Chinese Internet users have already been without Google services for four days ahead of the June 3-4 Tiananmen Square Massacre, which resulted in the deaths of several thousand pro-democracy protestors. An official death toll has never been released.

The New York Times reports the blockage cuts off 90 percent of users in China — a problem the government is blaming on Google.

“We’ve checked extensively, and there are no technical problems on our side,” a Google spokesperson told Mashable. According to the website, Google has been experiencing a traffic decline from China since May 30.

Social media sites Facebook and Twitter, along with Google-owned YouTube, are already permanently banned in China, and now international versions of the search engine have been added to the list ahead of the anniversary. The Chinese government regularly censors the search results of its users when the website is available.

“We’ve certainly seen all these pathologies on display—from censorship to detaining known government critics every year—but they have been significantly worse this year,” Human Rights Watch China Director Sophie Richardson said.

Online comments and references to the censorship have also been routinely erased, and the government has ramped up detainments and arrests of dissidents, scholars and legal defenders attempting to discuss or express the historic protests.

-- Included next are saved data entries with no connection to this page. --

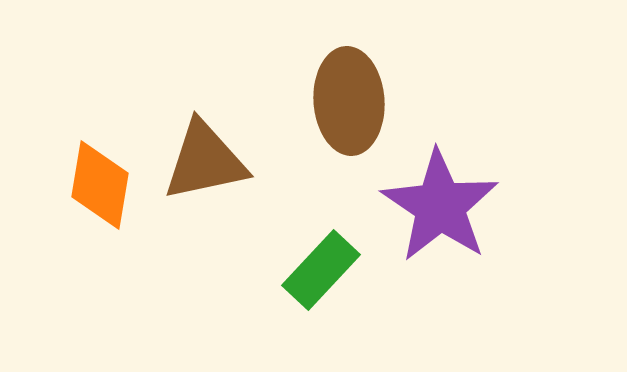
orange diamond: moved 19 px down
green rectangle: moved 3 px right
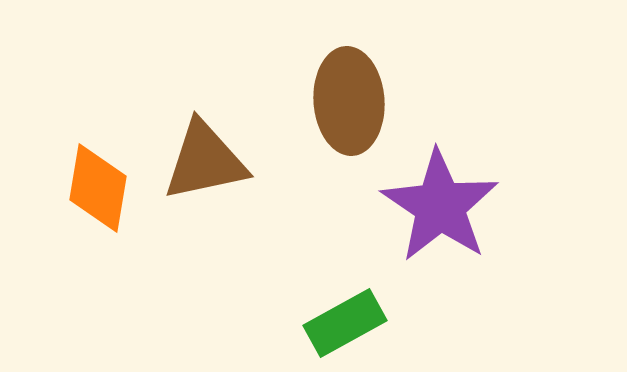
orange diamond: moved 2 px left, 3 px down
green rectangle: moved 24 px right, 53 px down; rotated 18 degrees clockwise
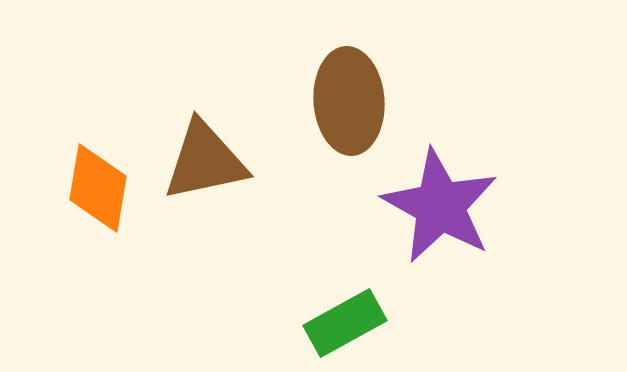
purple star: rotated 5 degrees counterclockwise
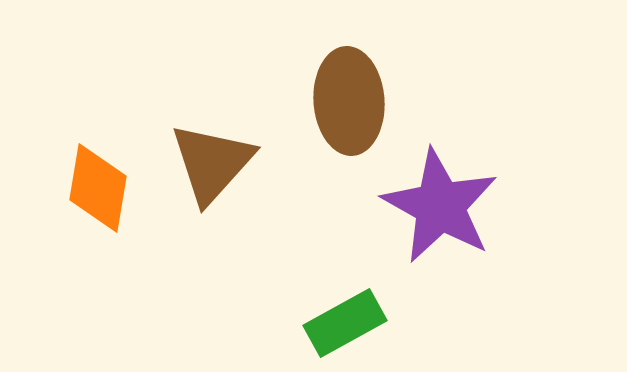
brown triangle: moved 7 px right, 2 px down; rotated 36 degrees counterclockwise
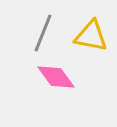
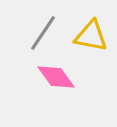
gray line: rotated 12 degrees clockwise
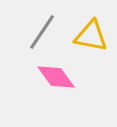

Even code words used to secretly discuss the anniversary have been removed and blocked.

“They’re locking up everyone that they can and blocking everything they can,” Danwei Director Jeremy Goldkorn said. Danwei is a website that tracks Chinese news media and Internet.

“In general what we’ve seen is the [Chinese President] Xi Jinping government has taken a harsher stance toward civil society and human rights than some of his predecessors,” Amnesty International China researcher William Nee said. “Perhaps he’s using this as a little bit of a way to redraw the red lines on what is acceptable and what is not.”

Nee told Mashable he hopes censorship levels will return to normal after the anniversary, but was unsure.

“I think it will be interesting, in the coming weeks, to see how much this will become the new standard.”

“This is by far the biggest attack on Google that’s ever taken place in China,” an anonymous GreatFire.org co-founder told the Times. “Probably the only thing comparable is when the Chinese government first started blocking websites in the 1990s.”

GreatFire.org, an independent censorship-monitoring website, has built a site to mimic Google’s abilities in the cloud, forcing China to shut down national companies’ web presences in order to block the site.